The full set of entries should be repeated without a single change.

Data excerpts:
= Beginning of Section =

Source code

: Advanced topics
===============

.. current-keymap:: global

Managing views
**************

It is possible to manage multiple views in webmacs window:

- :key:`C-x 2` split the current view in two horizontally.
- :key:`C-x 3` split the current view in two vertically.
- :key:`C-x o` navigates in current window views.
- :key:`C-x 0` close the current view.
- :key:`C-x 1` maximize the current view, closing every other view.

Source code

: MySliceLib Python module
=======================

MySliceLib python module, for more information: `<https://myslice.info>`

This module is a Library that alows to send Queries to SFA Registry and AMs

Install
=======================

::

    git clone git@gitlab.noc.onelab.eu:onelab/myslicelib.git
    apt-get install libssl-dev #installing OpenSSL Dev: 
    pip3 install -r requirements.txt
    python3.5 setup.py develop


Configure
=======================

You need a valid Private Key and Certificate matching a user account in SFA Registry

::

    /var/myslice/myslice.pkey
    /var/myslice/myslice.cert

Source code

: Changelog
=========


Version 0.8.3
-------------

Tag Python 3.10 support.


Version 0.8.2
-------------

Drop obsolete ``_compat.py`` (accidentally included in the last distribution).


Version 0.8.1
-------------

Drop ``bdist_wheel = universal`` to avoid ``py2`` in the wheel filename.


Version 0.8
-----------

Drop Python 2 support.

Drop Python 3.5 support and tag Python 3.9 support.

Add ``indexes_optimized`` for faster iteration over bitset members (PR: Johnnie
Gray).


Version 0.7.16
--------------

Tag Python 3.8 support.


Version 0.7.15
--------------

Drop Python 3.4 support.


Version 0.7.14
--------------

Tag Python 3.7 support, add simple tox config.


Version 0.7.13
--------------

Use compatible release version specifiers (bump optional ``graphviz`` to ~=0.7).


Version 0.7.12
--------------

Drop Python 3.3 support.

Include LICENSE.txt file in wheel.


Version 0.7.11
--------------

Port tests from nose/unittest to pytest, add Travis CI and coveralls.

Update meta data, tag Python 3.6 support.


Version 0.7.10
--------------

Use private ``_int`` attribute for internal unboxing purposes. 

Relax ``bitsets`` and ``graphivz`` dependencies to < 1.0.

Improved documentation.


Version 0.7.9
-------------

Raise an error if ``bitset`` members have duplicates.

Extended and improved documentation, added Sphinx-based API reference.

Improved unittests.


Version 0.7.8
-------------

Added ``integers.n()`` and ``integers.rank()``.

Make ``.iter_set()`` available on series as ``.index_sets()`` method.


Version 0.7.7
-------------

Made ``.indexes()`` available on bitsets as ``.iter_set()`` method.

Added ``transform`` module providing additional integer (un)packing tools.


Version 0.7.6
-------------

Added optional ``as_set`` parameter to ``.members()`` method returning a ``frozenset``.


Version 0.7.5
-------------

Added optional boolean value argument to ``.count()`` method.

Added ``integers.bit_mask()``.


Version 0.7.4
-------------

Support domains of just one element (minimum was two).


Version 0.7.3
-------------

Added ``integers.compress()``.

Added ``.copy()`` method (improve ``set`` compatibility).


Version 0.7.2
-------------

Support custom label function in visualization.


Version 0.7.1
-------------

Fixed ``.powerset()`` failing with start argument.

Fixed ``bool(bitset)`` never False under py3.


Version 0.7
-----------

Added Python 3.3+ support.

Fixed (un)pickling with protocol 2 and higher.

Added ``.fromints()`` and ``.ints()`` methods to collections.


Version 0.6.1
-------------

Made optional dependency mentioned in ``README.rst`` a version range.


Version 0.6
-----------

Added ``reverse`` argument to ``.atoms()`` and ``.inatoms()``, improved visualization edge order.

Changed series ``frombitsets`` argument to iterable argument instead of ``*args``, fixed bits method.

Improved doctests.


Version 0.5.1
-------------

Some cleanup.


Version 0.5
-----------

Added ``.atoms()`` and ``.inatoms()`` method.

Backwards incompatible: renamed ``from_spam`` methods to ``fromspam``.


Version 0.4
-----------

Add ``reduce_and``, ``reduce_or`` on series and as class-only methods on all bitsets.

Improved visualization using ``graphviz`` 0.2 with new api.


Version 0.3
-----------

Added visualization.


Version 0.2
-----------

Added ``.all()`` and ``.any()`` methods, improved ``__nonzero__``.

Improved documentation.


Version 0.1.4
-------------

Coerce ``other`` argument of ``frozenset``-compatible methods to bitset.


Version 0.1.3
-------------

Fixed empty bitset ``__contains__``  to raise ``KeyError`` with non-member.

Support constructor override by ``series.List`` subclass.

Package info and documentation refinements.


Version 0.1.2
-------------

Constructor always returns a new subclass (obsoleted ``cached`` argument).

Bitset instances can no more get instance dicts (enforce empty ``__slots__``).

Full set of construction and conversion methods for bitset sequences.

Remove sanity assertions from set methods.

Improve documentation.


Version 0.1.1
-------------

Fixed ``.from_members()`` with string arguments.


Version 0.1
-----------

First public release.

= End of Section =

### Response for this exercise
Source code

: Advanced topics
===============

.. current-keymap:: global

Managing views
**************

It is possible to manage multiple views in webmacs window:

- :key:`C-x 2` split the current view in two horizontally.
- :key:`C-x 3` split the current view in two vertically.
- :key:`C-x o` navigates in current window views.
- :key:`C-x 0` close the current view.
- :key:`C-x 1` maximize the current view, closing every other view.

Source code

: MySliceLib Python module
=======================

MySliceLib python module, for more information: `<https://myslice.info>`

This module is a Library that alows to send Queries to SFA Registry and AMs

Install
=======================

::

    git clone git@gitlab.noc.onelab.eu:onelab/myslicelib.git
    apt-get install libssl-dev #installing OpenSSL Dev: 
    pip3 install -r requirements.txt
    python3.5 setup.py develop


Configure
=======================

You need a valid Private Key and Certificate matching a user account in SFA Registry

::

    /var/myslice/myslice.pkey
    /var/myslice/myslice.cert

Source code

: Changelog
=========


Version 0.8.3
-------------

Tag Python 3.10 support.


Version 0.8.2
-------------

Drop obsolete ``_compat.py`` (accidentally included in the last distribution).


Version 0.8.1
-------------

Drop ``bdist_wheel = universal`` to avoid ``py2`` in the wheel filename.


Version 0.8
-----------

Drop Python 2 support.

Drop Python 3.5 support and tag Python 3.9 support.

Add ``indexes_optimized`` for faster iteration over bitset members (PR: Johnnie
Gray).


Version 0.7.16
--------------

Tag Python 3.8 support.


Version 0.7.15
--------------

Drop Python 3.4 support.


Version 0.7.14
--------------

Tag Python 3.7 support, add simple tox config.


Version 0.7.13
--------------

Use compatible release version specifiers (bump optional ``graphviz`` to ~=0.7).


Version 0.7.12
--------------

Drop Python 3.3 support.

Include LICENSE.txt file in wheel.


Version 0.7.11
--------------

Port tests from nose/unittest to pytest, add Travis CI and coveralls.

Update meta data, tag Python 3.6 support.


Version 0.7.10
--------------

Use private ``_int`` attribute for internal unboxing purposes. 

Relax ``bitsets`` and ``graphivz`` dependencies to < 1.0.

Improved documentation.


Version 0.7.9
-------------

Raise an error if ``bitset`` members have duplicates.

Extended and improved documentation, added Sphinx-based API reference.

Improved unittests.


Version 0.7.8
-------------

Added ``integers.n()`` and ``integers.rank()``.

Make ``.iter_set()`` available on series as ``.index_sets()`` method.


Version 0.7.7
-------------

Made ``.indexes()`` available on bitsets as ``.iter_set()`` method.

Added ``transform`` module providing additional integer (un)packing tools.


Version 0.7.6
-------------

Added optional ``as_set`` parameter to ``.members()`` method returning a ``frozenset``.


Version 0.7.5
-------------

Added optional boolean value argument to ``.count()`` method.

Added ``integers.bit_mask()``.


Version 0.7.4
-------------

Support domains of just one element (minimum was two).


Version 0.7.3
-------------

Added ``integers.compress()``.

Added ``.copy()`` method (improve ``set`` compatibility).


Version 0.7.2
-------------

Support custom label function in visualization.


Version 0.7.1
-------------

Fixed ``.powerset()`` failing with start argument.

Fixed ``bool(bitset)`` never False under py3.


Version 0.7
-----------

Added Python 3.3+ support.

Fixed (un)pickling with protocol 2 and higher.

Added ``.fromints()`` and ``.ints()`` methods to collections.


Version 0.6.1
-------------

Made optional dependency mentioned in ``README.rst`` a version range.


Version 0.6
-----------

Added ``reverse`` argument to ``.atoms()`` and ``.inatoms()``, improved visualization edge order.

Changed series ``frombitsets`` argument to iterable argument instead of ``*args``, fixed bits method.

Improved doctests.


Version 0.5.1
-------------

Some cleanup.


Version 0.5
-----------

Added ``.atoms()`` and ``.inatoms()`` method.

Backwards incompatible: renamed ``from_spam`` methods to ``fromspam``.


Version 0.4
-----------

Add ``reduce_and``, ``reduce_or`` on series and as class-only methods on all bitsets.

Improved visualization using ``graphviz`` 0.2 with new api.


Version 0.3
-----------

Added visualization.


Version 0.2
-----------

Added ``.all()`` and ``.any()`` methods, improved ``__nonzero__``.

Improved documentation.


Version 0.1.4
-------------

Coerce ``other`` argument of ``frozenset``-compatible methods to bitset.


Version 0.1.3
-------------

Fixed empty bitset ``__contains__``  to raise ``KeyError`` with non-member.

Support constructor override by ``series.List`` subclass.

Package info and documentation refinements.


Version 0.1.2
-------------

Constructor always returns a new subclass (obsoleted ``cached`` argument).

Bitset instances can no more get instance dicts (enforce empty ``__slots__``).

Full set of construction and conversion methods for bitset sequences.

Remove sanity assertions from set methods.

Improve documentation.


Version 0.1.1
-------------

Fixed ``.from_members()`` with string arguments.


Version 0.1
-----------

First public release.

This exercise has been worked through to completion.